Adaptive oncology phase I trial design of drug combinations with drug-drug interaction modeling

Pages: 109 – 127

DOI: https://dx.doi.org/10.4310/SII.2018.v11.n1.a10

Authors

Yang Yang (Department of Mathematics and Statistics, University of Maryland Baltimore County, Baltimore, Md., U.S.A.)

Hong-Bin Fang (Department of Biostatistics, Bioinformatics and Biomathematics, Georgetown University, Washington, D.C., U.S.A.)

Anindya Roy (Department of Mathematics and Statistics, University of Maryland Baltimore County, Baltimore, Md., U.S.A.)
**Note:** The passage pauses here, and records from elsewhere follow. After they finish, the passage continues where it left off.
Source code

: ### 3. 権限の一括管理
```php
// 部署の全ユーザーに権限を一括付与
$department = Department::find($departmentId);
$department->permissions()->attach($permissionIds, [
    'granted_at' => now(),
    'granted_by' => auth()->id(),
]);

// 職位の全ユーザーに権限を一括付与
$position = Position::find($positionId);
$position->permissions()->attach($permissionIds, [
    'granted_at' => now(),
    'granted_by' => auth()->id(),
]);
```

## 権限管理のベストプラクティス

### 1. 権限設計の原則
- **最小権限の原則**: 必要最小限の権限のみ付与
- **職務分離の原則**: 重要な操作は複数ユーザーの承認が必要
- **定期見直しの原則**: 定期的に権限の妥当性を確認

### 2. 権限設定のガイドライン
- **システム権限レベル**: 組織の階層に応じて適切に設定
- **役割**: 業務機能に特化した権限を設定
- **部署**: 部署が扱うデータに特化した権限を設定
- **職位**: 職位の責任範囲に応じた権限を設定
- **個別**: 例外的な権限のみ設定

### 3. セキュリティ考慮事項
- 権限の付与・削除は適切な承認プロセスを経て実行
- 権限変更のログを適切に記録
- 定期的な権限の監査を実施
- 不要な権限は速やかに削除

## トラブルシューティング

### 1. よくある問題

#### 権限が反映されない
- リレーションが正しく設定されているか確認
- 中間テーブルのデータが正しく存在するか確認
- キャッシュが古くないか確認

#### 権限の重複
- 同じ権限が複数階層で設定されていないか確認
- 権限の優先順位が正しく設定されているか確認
Ming Tan (Department of Biostatistics, Bioinformatics and Biomathematics, Georgetown University, Washington, D.C., U.S.A.)

Abstract

The goal of a Phase I trial is to find the maximum tolerated dose (MTD). In a single-agent dose finding Phase I trial, the key underlying assumption is that toxicity probability increases monotonically with the dose level. However, in multi-agent trials, this assumption may not hold because the drug-drug interaction potentially can either decrease or increase the joint toxicity as compared to either one used alone, which may lead to an unforeseen toxicity probability surface. Thus there exists multiple MTDs. We first develop a novel adaptive dose-finding approach which can be applied to these kinds of multi-drug combination trials. With this approach, drug-drug interaction and toxicity probability are modeled jointly through a Bliss independence model. The main goal of our dose finding scheme is to search for maximum tolerated region (MTR), as opposed to maximum tolerated dose (MTD), in single agent phase I trials. The method allows exploration of more combinations in the phase I stage, which is of particular relevance in oncology since phase I trials on the combinations may be the only opportunity before launching a costly phase III trial, comparing selected combination(s) with a standard of care. Dose escalation/de-escalation decision rules are determined by the posterior estimates of both joint toxicity probability and the corresponding drug-drug interaction, which can be continuously updated by sequentially assigning new patients into the trial while more data is being observed. We evaluate the operating characteristics of the proposed method through extensive simulation studies under various scenarios. The proposed method demonstrates satisfactory performance. In addition, the MTR offers several combinations that investigators may choose to advance to future trials based on external information from e.g., preclinical antitumor activities and other trials.

Keywords

adaptive Bayesian design, bliss independence, drug combination, dose finding, interaction index function, maximum tolerated dose (MTD), maximum tolerated region, objective function

The research of Fang and Tan is partly supported by US National Cancer Institute award R01CA164717.